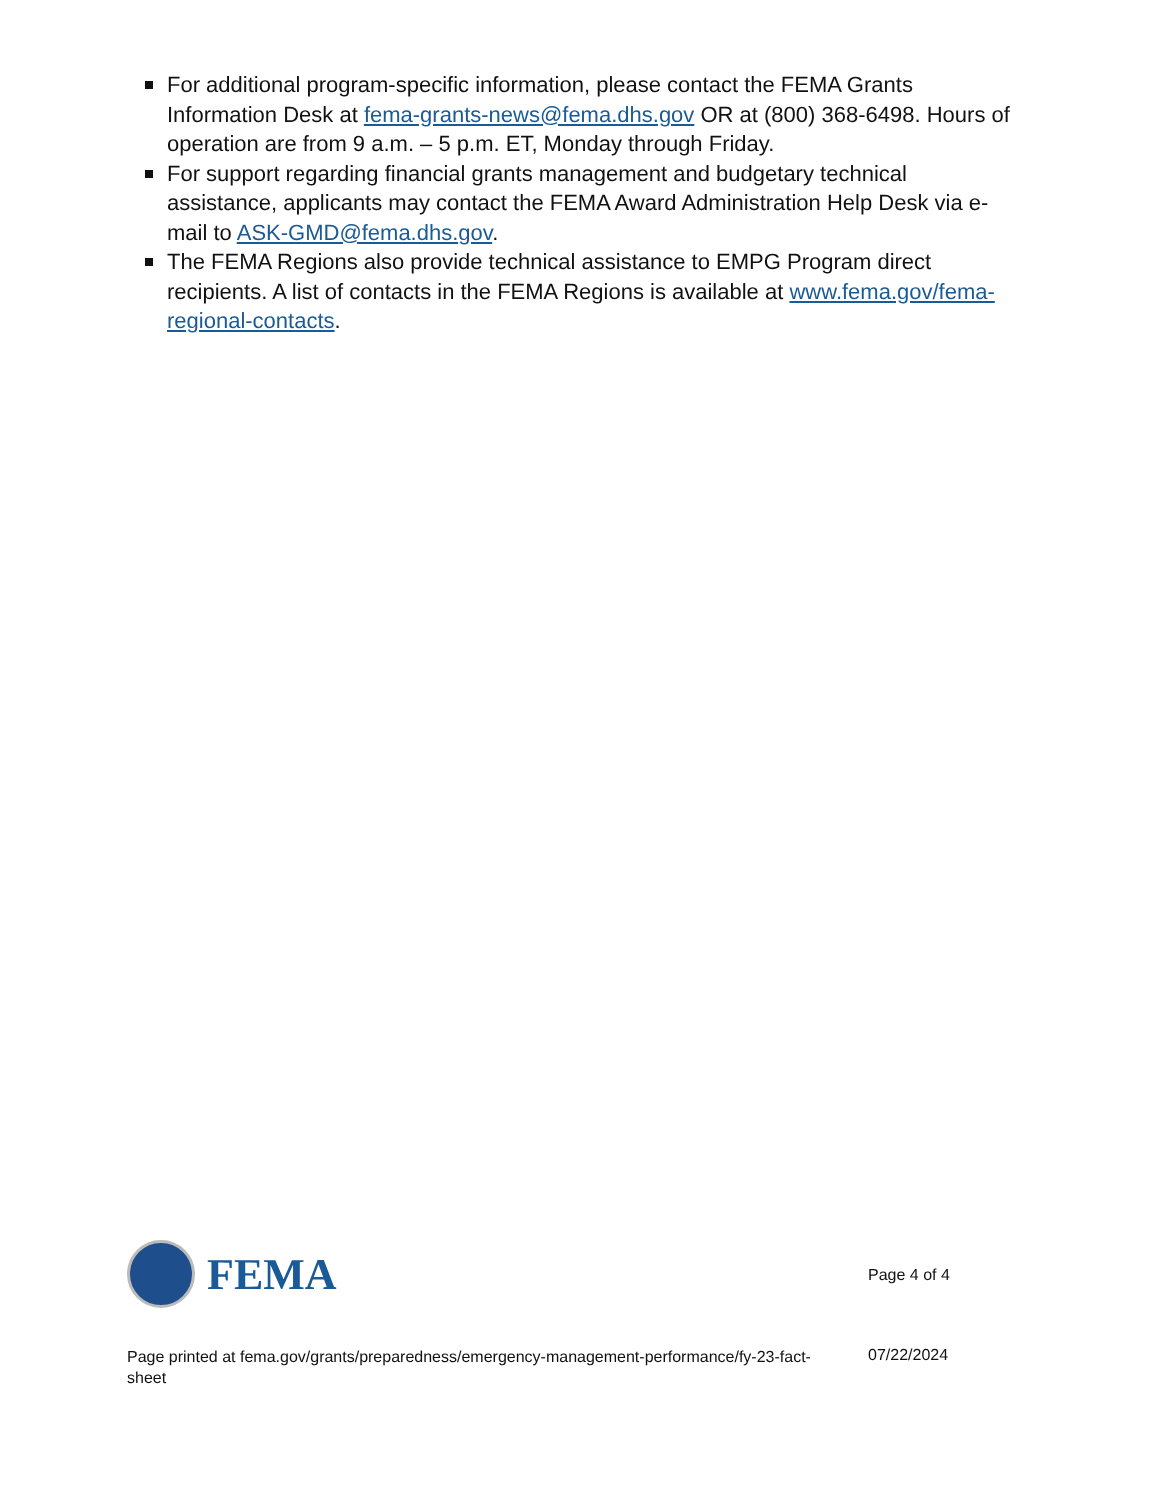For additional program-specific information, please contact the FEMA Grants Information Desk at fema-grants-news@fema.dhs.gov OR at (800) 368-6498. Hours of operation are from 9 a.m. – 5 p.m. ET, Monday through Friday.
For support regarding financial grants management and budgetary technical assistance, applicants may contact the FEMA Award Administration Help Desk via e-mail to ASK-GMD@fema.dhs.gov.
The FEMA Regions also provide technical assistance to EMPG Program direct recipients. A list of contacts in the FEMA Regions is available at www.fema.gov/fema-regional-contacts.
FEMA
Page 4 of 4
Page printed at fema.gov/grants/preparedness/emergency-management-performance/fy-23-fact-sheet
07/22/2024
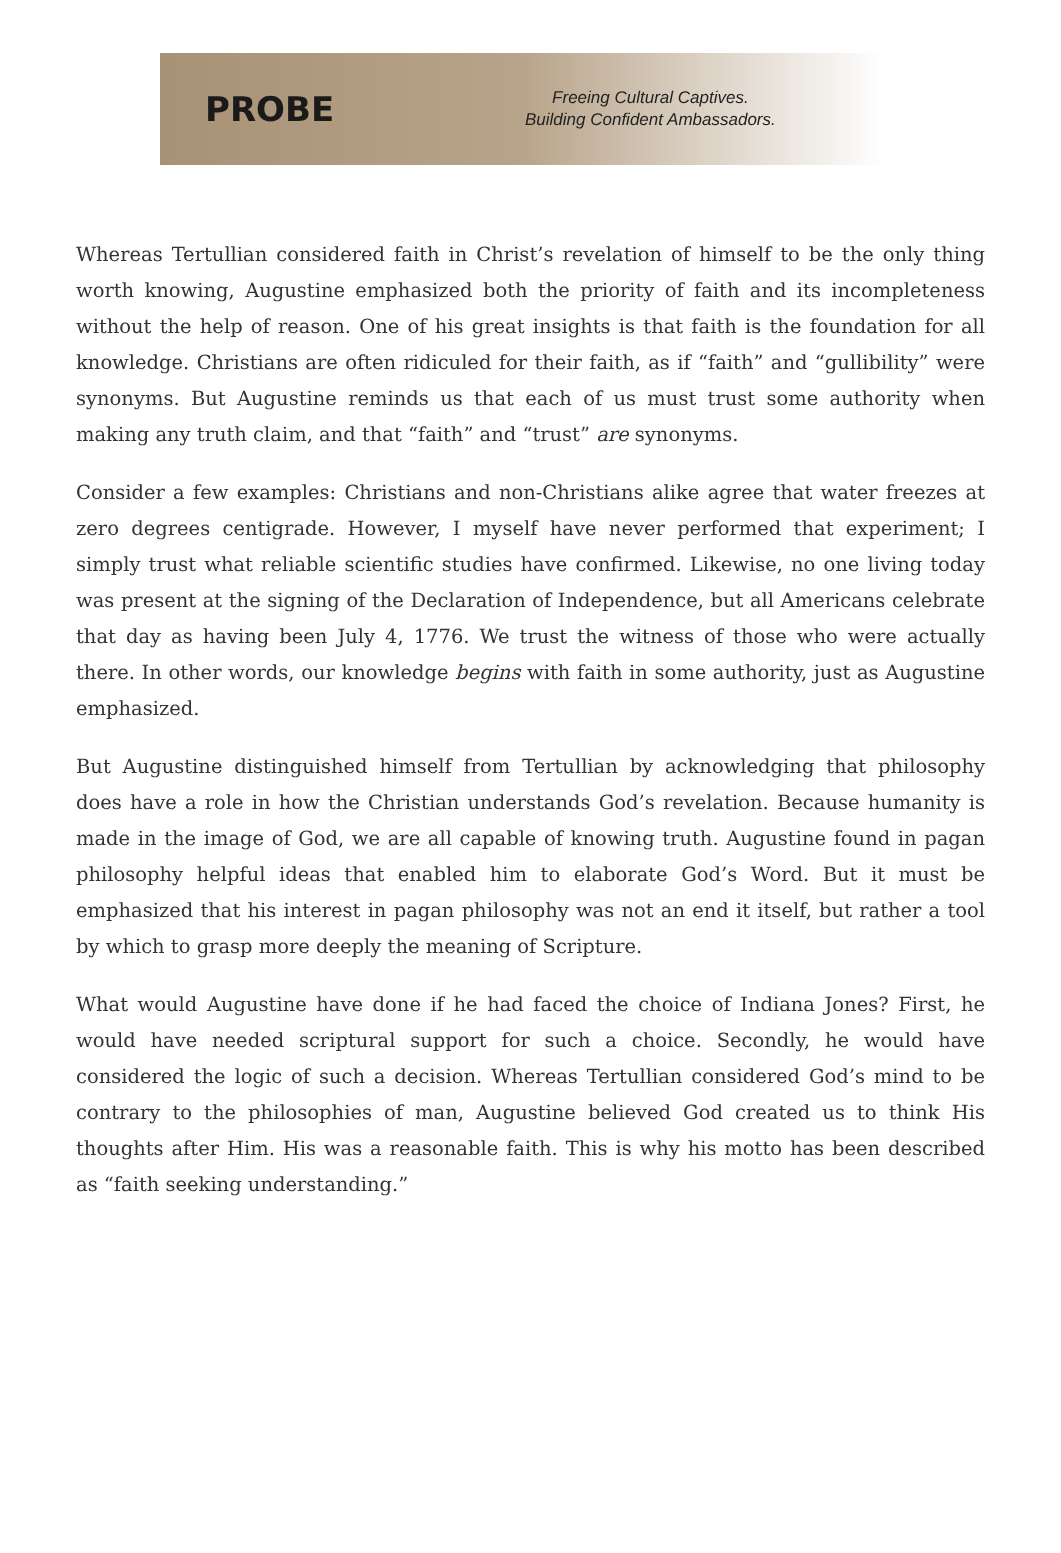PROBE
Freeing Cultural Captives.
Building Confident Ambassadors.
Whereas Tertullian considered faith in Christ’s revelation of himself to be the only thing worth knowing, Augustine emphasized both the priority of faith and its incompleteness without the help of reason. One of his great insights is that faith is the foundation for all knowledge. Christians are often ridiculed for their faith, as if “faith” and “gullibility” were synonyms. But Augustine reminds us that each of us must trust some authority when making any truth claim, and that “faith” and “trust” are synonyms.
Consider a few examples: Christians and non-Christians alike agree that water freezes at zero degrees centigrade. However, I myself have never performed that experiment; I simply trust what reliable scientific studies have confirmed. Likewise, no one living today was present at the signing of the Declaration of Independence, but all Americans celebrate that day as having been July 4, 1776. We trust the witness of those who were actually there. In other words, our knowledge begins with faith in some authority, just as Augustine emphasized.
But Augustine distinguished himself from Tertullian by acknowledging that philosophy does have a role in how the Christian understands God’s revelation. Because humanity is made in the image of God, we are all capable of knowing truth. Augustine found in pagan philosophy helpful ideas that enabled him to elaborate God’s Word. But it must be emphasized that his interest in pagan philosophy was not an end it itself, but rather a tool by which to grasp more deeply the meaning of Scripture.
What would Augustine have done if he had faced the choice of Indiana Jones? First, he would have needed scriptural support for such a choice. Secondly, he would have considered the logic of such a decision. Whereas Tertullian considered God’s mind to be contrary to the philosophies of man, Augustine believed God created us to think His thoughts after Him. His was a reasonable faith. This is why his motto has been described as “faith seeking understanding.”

---

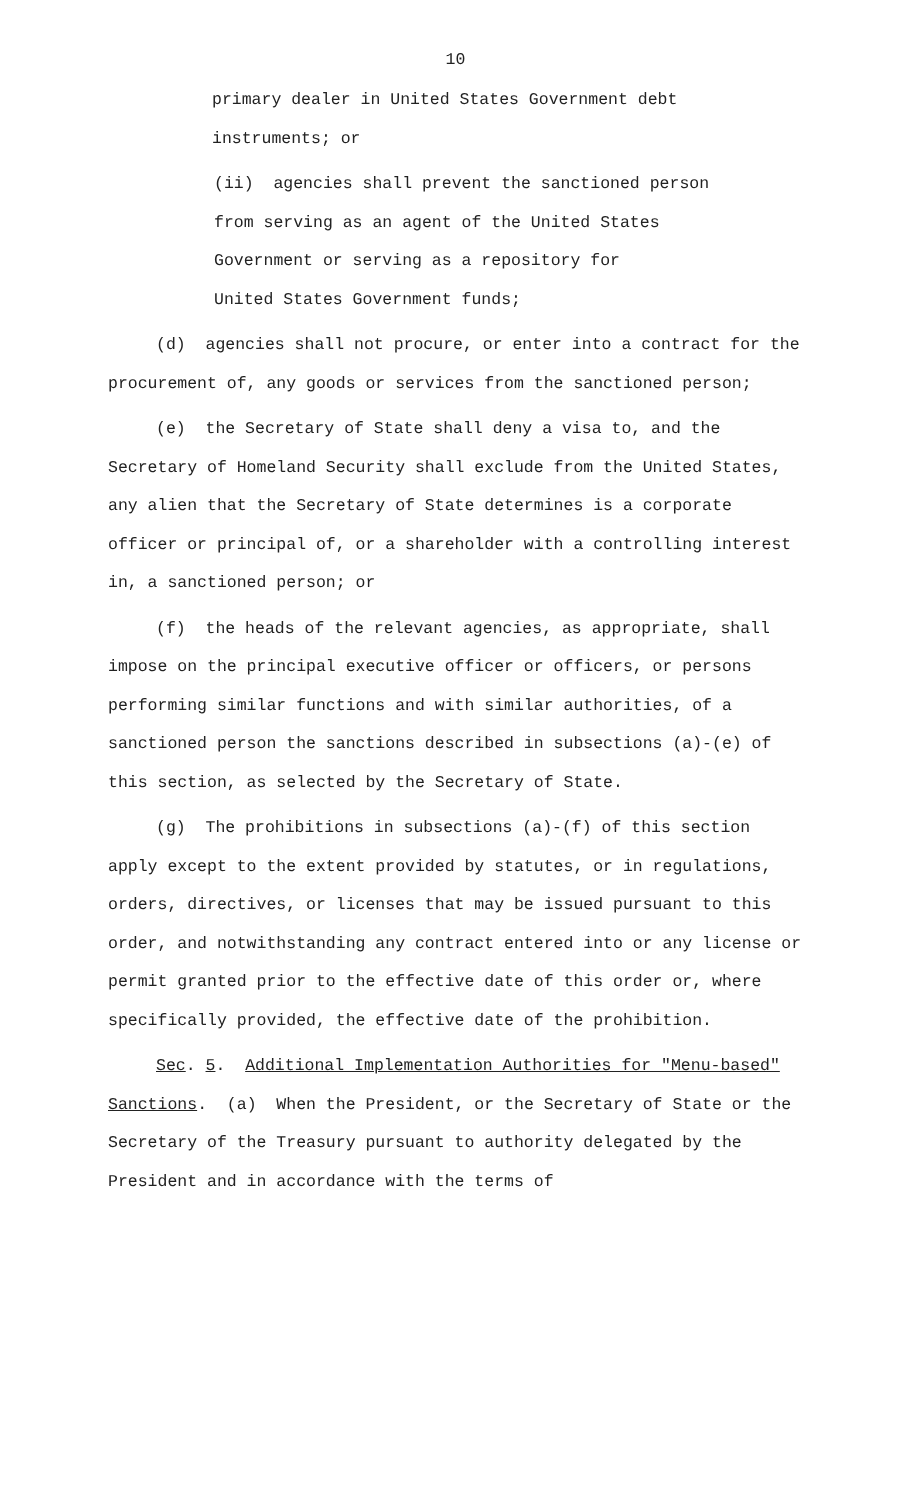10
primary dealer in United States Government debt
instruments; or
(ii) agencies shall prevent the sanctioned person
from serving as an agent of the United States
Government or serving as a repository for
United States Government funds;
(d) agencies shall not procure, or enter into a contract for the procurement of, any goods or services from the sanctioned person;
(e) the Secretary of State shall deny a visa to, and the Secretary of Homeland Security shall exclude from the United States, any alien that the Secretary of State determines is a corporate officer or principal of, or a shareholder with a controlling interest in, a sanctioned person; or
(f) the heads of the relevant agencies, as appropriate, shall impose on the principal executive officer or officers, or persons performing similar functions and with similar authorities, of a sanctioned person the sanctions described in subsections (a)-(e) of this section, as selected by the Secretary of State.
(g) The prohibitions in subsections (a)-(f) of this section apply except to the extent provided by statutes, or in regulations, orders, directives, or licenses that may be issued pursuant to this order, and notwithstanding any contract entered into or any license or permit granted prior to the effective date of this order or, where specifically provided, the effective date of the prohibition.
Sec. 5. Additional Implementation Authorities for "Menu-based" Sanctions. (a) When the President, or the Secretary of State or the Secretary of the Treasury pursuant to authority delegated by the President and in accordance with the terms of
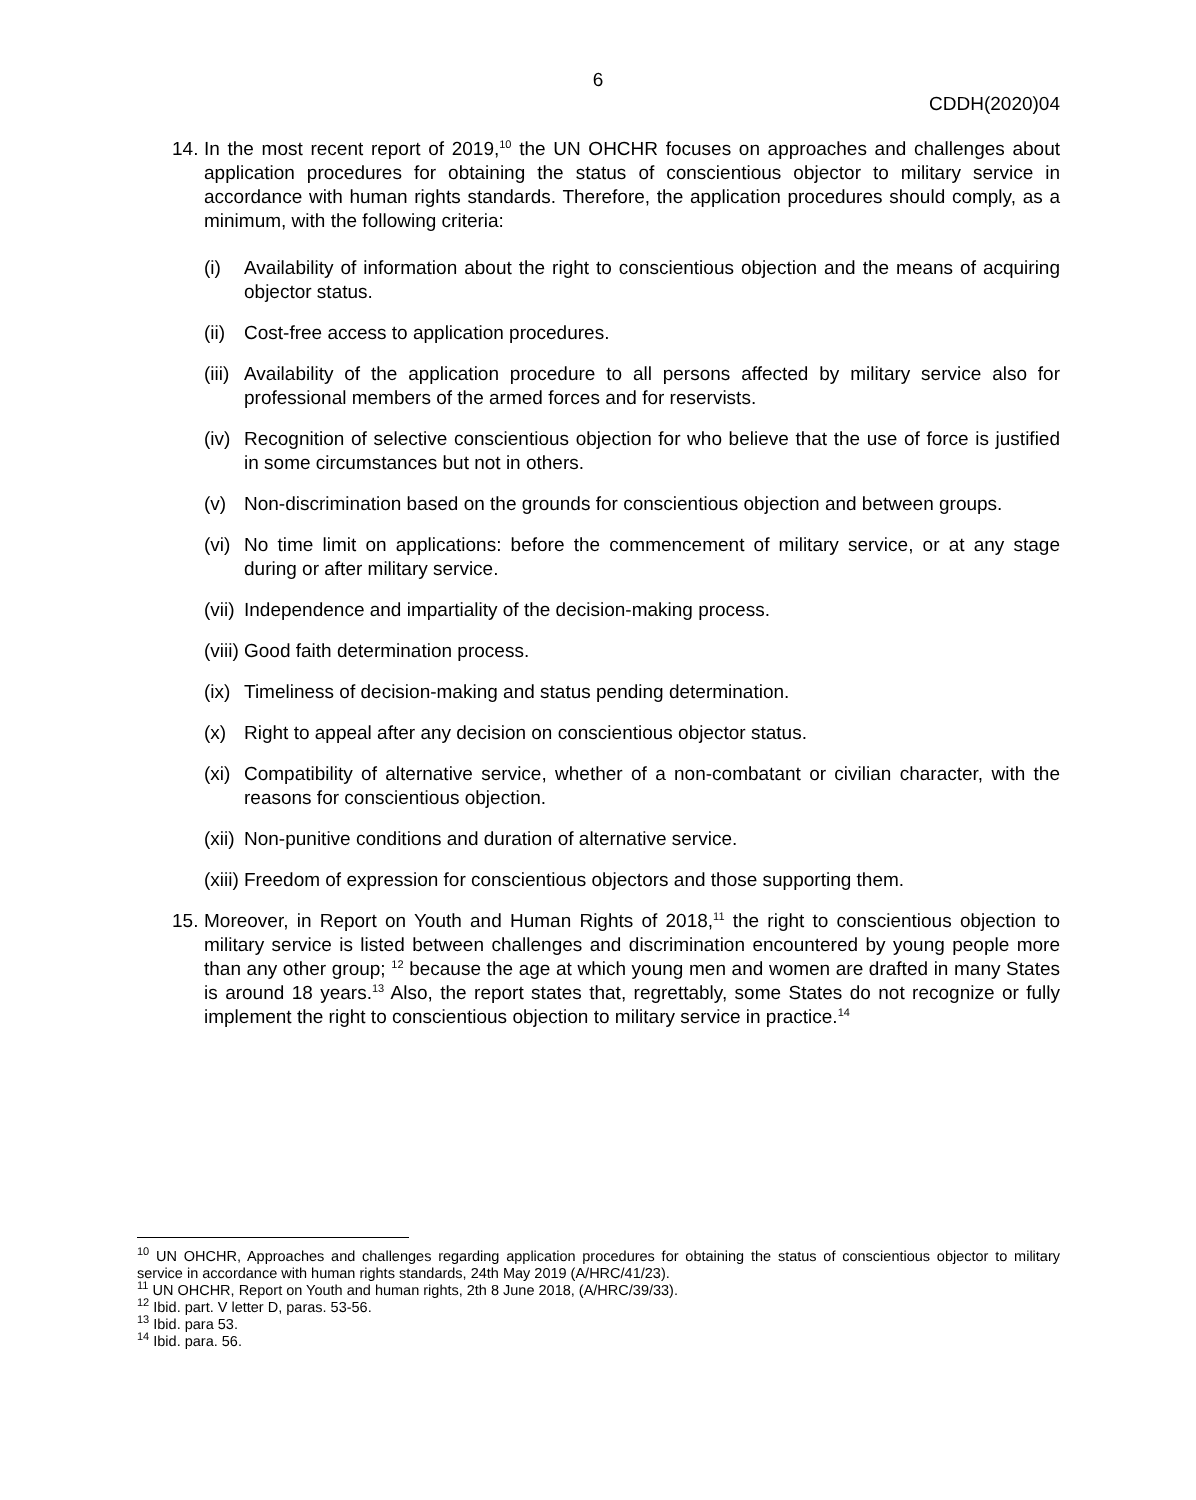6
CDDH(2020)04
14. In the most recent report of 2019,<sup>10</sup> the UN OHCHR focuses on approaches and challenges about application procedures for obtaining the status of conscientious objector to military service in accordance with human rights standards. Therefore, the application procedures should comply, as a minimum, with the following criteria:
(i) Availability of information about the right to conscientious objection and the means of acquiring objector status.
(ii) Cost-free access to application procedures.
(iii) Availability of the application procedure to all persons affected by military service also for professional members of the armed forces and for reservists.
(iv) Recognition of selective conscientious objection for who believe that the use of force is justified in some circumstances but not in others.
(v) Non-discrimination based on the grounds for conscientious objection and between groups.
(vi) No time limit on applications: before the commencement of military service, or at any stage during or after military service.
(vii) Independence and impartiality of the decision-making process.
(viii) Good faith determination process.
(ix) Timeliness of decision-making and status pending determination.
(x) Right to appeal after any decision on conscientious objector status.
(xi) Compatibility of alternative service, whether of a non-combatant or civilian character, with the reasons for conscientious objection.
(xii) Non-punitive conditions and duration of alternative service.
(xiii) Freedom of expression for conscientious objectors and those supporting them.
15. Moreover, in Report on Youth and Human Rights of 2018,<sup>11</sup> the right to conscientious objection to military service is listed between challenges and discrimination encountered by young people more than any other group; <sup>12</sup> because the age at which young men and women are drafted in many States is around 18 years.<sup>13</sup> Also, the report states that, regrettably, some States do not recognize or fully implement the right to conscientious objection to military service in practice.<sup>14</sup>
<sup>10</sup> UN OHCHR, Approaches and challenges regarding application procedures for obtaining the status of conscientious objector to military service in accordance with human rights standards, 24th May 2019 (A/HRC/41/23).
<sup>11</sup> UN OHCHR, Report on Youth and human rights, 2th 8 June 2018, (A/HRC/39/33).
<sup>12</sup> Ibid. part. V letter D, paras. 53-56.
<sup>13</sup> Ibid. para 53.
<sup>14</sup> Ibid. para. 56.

* * *

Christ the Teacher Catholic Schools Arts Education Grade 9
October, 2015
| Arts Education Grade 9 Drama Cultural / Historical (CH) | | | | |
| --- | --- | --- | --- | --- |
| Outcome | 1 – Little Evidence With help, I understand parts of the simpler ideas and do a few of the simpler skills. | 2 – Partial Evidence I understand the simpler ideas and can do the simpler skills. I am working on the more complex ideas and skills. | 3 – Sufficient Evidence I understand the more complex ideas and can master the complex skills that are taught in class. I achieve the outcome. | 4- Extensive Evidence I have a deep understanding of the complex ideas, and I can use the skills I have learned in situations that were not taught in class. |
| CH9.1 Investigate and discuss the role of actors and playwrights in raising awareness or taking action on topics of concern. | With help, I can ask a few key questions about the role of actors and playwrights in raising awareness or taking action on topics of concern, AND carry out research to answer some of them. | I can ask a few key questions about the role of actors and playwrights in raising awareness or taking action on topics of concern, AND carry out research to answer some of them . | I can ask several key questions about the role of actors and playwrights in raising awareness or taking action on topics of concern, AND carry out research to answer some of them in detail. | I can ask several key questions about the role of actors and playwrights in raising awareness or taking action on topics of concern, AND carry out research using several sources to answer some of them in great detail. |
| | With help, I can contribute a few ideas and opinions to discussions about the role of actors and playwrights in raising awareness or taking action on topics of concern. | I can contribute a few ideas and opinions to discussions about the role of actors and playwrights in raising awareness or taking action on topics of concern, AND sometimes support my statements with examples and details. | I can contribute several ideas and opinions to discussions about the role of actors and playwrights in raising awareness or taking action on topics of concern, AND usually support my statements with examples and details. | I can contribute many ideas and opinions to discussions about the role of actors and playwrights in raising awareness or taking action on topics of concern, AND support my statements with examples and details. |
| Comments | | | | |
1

### Exercise directions
Looking at the entries above, count each line that includes the string "process" and give only the total.

### Result of the exercise
2